Reading: Voluntary Euthanasia: A Utilitarian
Perspective
Peter Singer
• Singer asks what makes it wrong, from a nonreligious view, to kill
any being, including a human. The utilitarian answer, which he
accepts, is that killing ends the possibility that the being can
experience whatever further good life holds.
• For a “hedonistic utilitarian” this means happiness, and for a
“preference utilitarian” it means the satisfaction of preferences.
Thus, when unhappiness or the frustration of preferences
outweighs life’s positive elements, killing is preferable to not killing.
• Singer addresses only voluntary euthanasia (including assisted
suicide) and accepts Mill’s view that individuals are the best judges
of their own interests and should be allowed to decide when the
good things of life are outweighed by the bad, making death
desirable.
Reading: Voluntary Euthanasia: A Utilitarian
Perspective
Peter Singer
• He argues that the right to life should be viewed as an option, not
as inalienable, which would make life a duty.
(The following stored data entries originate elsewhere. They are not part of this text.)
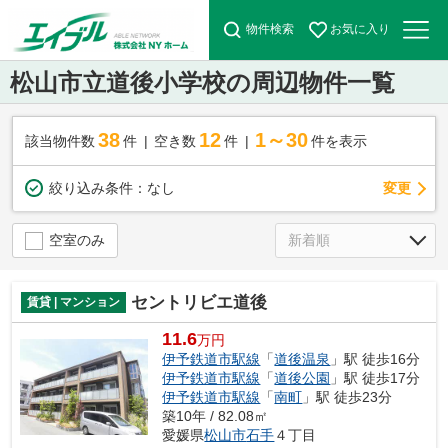
物件検索
お気に入り
松山市立道後小学校の周辺物件一覧
38
12
1～30
該当物件数
件
空き数
件
件を表示
変更
絞り込み条件：
なし
空室のみ
セントリビエ道後
賃貸 | マンション
11.6
万円
伊予鉄道市駅線
「
道後温泉
」駅 徒歩16分
伊予鉄道市駅線
「
道後公園
」駅 徒歩17分
伊予鉄道市駅線
「
南町
」駅 徒歩23分
築10年 / 82.08㎡
愛媛県
松山市
石手
４丁目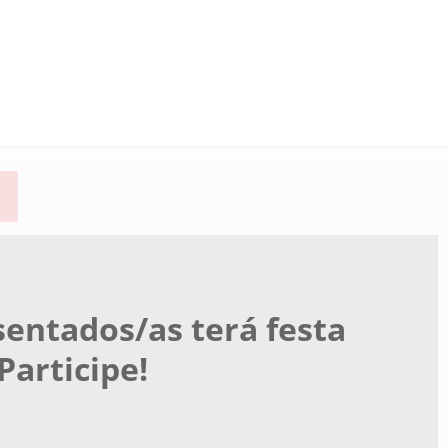
sentados/as terá festa
Participe!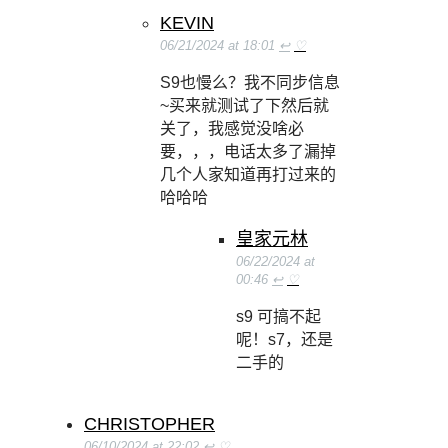
KEVIN
06/21/2024 at 18:01
↩
♡
S9也慢么？我不同步信息
~买来就测试了下然后就
关了，我感觉没啥必
要，，，电话太多了漏掉
几个人家知道再打过来的
哈哈哈
皇家元林
06/22/2024 at
00:46
↩
♡
s9 可搞不起
呢！s7，还是
二手的
CHRISTOPHER
06/10/2024 at 22:02
↩
♡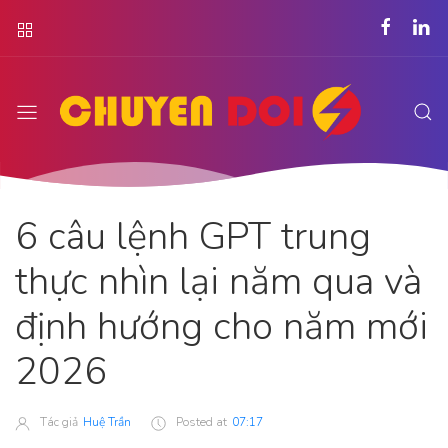
6 câu lệnh GPT trung
thực nhìn lại năm qua và
định hướng cho năm mới
2026
Tác giả
Huệ Trần
Posted at
07:17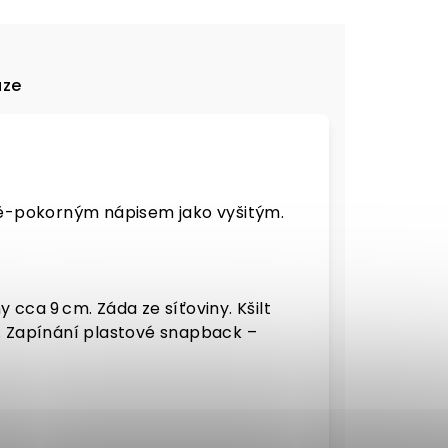
uze
lně-pokorným nápisem jako vyšitým.
cca 9 cm. Záda ze síťoviny. Kšilt
. Zapínání plastové snapback –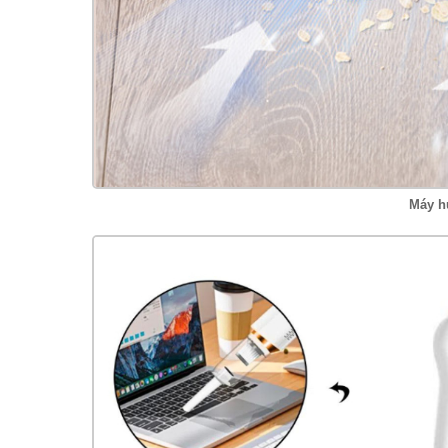
Máy h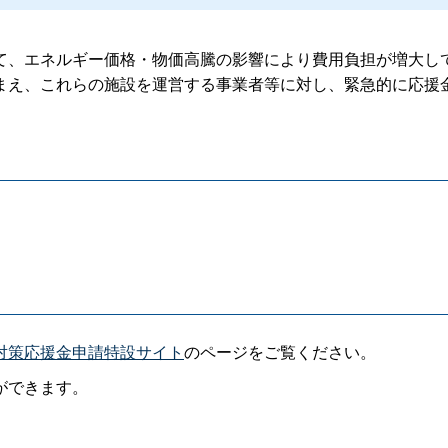
て、エネルギー価格・物価高騰の影響により費用負担が増大し
まえ、これらの施設を運営する事業者等に対し、緊急的に応援
対策応援金申請特設サイト
のページをご覧ください。
ができます。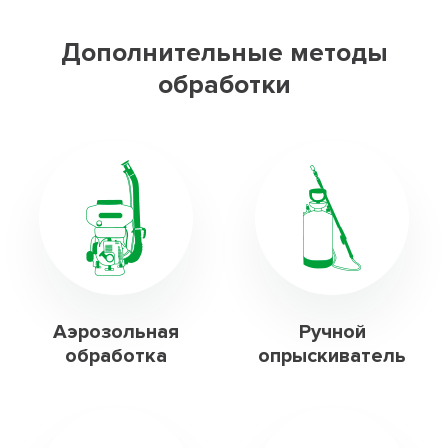
Дополнительные методы
обработки
Аэрозольная
Ручной
обработка
опрыскиватель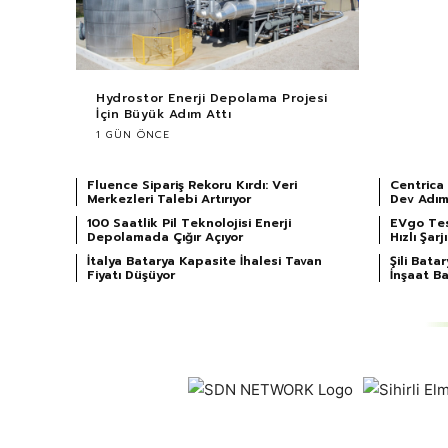
Hydrostor Enerji Depolama Projesi
İçin Büyük Adım Attı
1 GÜN ÖNCE
Fluence Sipariş Rekoru Kırdı: Veri
Centrica
Merkezleri Talebi Artırıyor
Dev Adım
100 Saatlik Pil Teknolojisi Enerji
EVgo Tes
Depolamada Çığır Açıyor
Hızlı Şar
İtalya Batarya Kapasite İhalesi Tavan
Şili Bat
Fiyatı Düşüyor
İnşaat Ba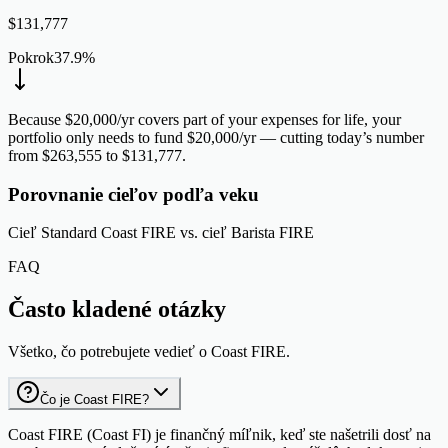
$
131,777
Pokrok
37.9
%
Because $20,000/yr covers part of your expenses for life, your
portfolio only needs to fund $20,000/yr — cutting today’s number
from $263,555 to $131,777.
Porovnanie cieľov podľa veku
Cieľ Standard Coast FIRE vs. cieľ Barista FIRE
FAQ
Často kladené otázky
Všetko, čo potrebujete vedieť o Coast FIRE.
Čo je Coast FIRE?
Coast FIRE (Coast FI) je finančný míľnik, keď ste našetrili dosť na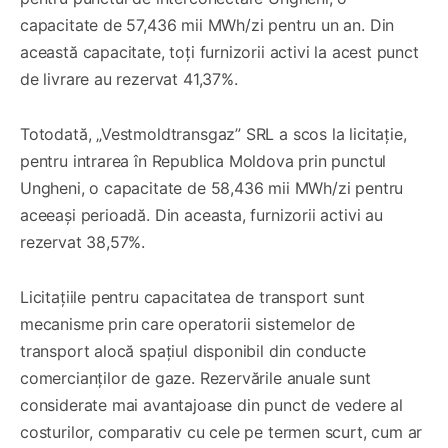
capacitate de 57,436 mii MWh/zi pentru un an. Din
această capacitate, toți furnizorii activi la acest punct
de livrare au rezervat 41,37%.
Totodată, „Vestmoldtransgaz” SRL a scos la licitație,
pentru intrarea în Republica Moldova prin punctul
Ungheni, o capacitate de 58,436 mii MWh/zi pentru
aceeași perioadă. Din aceasta, furnizorii activi au
rezervat 38,57%.
Licitațiile pentru capacitatea de transport sunt
mecanisme prin care operatorii sistemelor de
transport alocă spațiul disponibil din conducte
comercianților de gaze. Rezervările anuale sunt
considerate mai avantajoase din punct de vedere al
costurilor, comparativ cu cele pe termen scurt, cum ar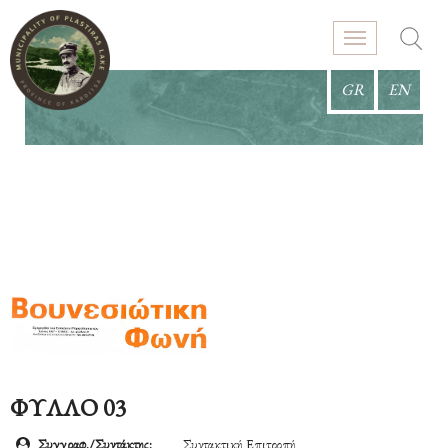
GR
EN
ΦΥΛΛΟ 03
Συγγραφ./Συντάκτης:
Συντακτική Επιτροπή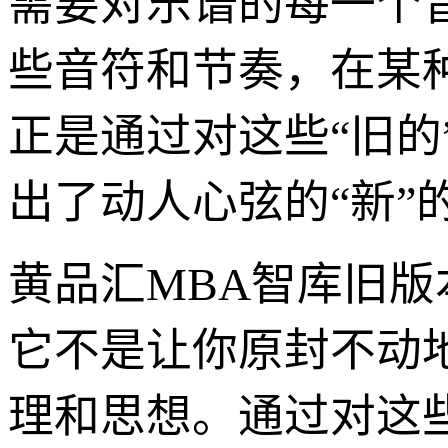
需要对乐谱的每一个
些音符和节奏，在某
正是通过对这些“旧的
出了动人心弦的“新”
黄品汇MBA智库旧版
它不是让你原封不动
理和思想。通过对这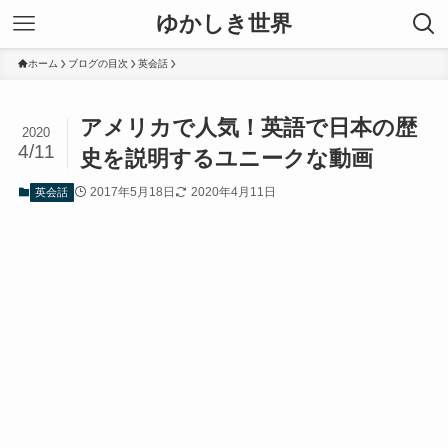
ゆかしき世界
ホーム
ブログの目次
英会話
アメリカで人気！英語で日本の歴
2020
4/11
史を説明するユニークな動画
2017年5月18日
2020年4月11日
英会話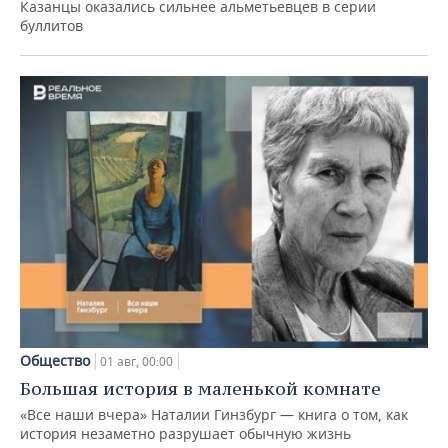
Казанцы оказались сильнее альметьевцев в серии
буллитов
Общество
01 авг, 00:00
Большая история в маленькой комнате
«Все наши вчера» Наталии Гинзбург — книга о том, как
история незаметно разрушает обычную жизнь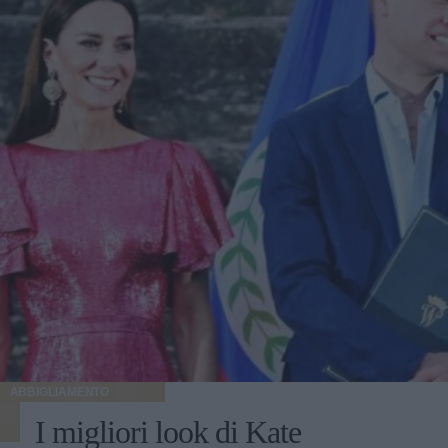
ABBIGLIAMENTO
I migliori look di Kate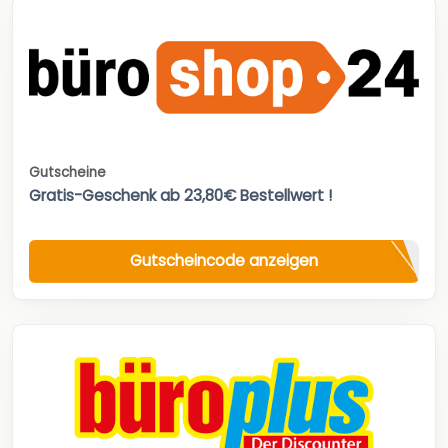
Gutscheine
Gratis-Geschenk ab 23,80€ Bestellwert !
Gutscheincode anzeigen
• It is necessary to determine that candidates for voluntary
euthanasia are competent to make decisions and have access to
palliative care, but in some instances even depressed people may
be acceptable candidates.
• Finally, Singer asks whether allowing voluntary euthanasia would
lead to the deaths of vulnerable individuals pressured into
consenting to involuntary killing, then points to studies in the
Netherlands and Oregon showing that the evidence does not
support this view.
• He concludes that the utilitarian case for allowing patients to
choose euthanasia is strong.
Section 4: Deciding for the Incompetent
• In many cases of where euthanasia might be considered,
the patient is unquestionably alive and capable making an
autonomous decision and the moral question, as explored
in sections 1-3, is whether it is ethically acceptable to end
the patient’s life at his request.
• The court decision in the case of Karen Quinlan, discussed
here, looks at questions that arise when the patient is
incapable of exercising autonomy and so is incompetent to
even make a request to die. In particular, it examines the
legitimacy of having others make the decision to end a
person’s life for that person.
Reading: In the Matter of Karen Quinlan, an Alleged
Incompetent
Supreme Court of New Jersey
• The 1976 decision of the New Jersey Supreme Court in the
case of Karen Quinlan was significant in establishing that a
legally based right of privacy permits a patient to decide to
refuse medical treatment.
• The court also held that this right can be exercised by a
parent or guardian when the patient herself is in no
position to do so.
• Thus, in the opinion of the court removal of life-sustaining
equipment would not be a case of homicide (or any other
kind of wrongful killing), even if the patient should die as a
result.
Reading: In the Matter of Karen Quinlan, an Alleged
Incompetent
Supreme Court of New Jersey
• The ruling in the Quinlan case has had an
enormous impact on decisions about
discontinuing extraordinary medical measures.
• However, the ruling has generally been construed
rather narrowly so as to apply only to mentally
incompetent patients who are brain dead,
comatose, or in an irreversible coma.